BEGIN PROVIDED MATERIAL

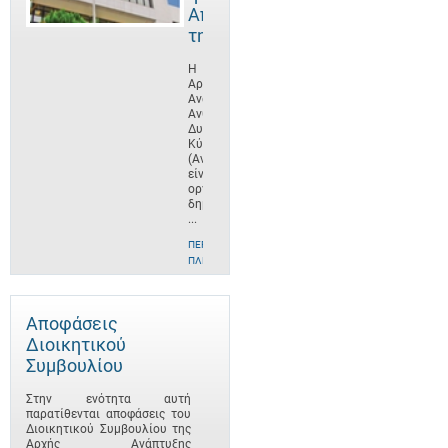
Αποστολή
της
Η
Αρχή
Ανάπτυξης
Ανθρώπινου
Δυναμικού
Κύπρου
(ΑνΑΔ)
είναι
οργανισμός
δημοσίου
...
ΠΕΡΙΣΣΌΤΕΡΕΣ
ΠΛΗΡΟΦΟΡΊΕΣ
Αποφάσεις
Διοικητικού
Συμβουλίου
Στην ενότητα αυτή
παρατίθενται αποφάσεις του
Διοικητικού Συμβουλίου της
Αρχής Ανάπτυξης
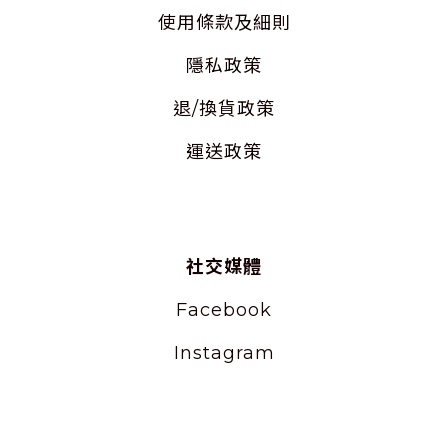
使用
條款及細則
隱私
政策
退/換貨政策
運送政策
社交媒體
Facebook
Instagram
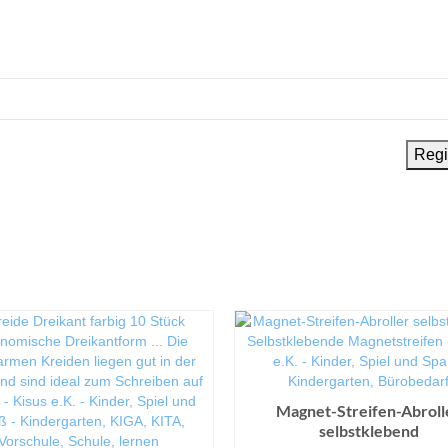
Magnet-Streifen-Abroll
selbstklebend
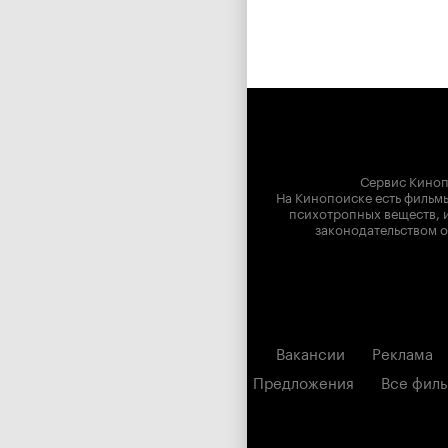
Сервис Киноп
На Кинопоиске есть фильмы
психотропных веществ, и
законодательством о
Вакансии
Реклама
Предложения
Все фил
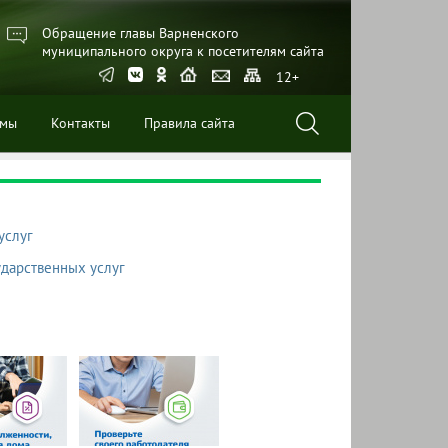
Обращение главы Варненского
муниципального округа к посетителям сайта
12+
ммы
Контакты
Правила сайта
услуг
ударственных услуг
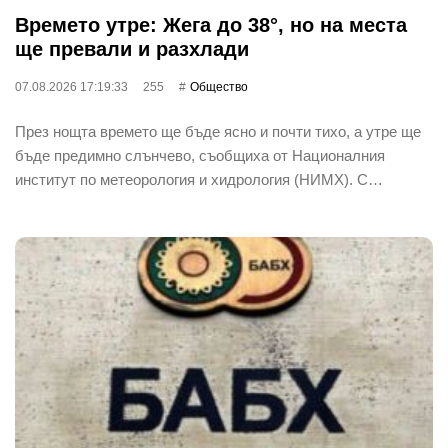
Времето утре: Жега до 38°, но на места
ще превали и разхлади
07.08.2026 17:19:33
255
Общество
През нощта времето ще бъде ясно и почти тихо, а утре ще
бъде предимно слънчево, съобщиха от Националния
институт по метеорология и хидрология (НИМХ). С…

END PROVIDED MATERIAL

# [TASK ITEM]
Your copy should consist only of the lines from the one containing "Magnet-Streifen-Abroll" through the last line of the entries above, reproduced exactly, without pictures.

# [WRITTEN SOLUTION]
Magnet-Streifen-Abroll
selbstklebend
Сервис Киноп
На Кинопоиске есть фильмы
психотропных веществ, и
законодательством о
Вакансии
Реклама
Предложения
Все фил
Обращение главы Варненского
муниципального округа к посетителям сайта
12+
ммы
Контакты
Правила сайта
услуг
ударственных услуг
Времето утре: Жега до 38°, но на места
ще превали и разхлади
07.08.2026 17:19:33
255
Общество
През нощта времето ще бъде ясно и почти тихо, а утре ще
бъде предимно слънчево, съобщиха от Националния
институт по метеорология и хидрология (НИМХ). С…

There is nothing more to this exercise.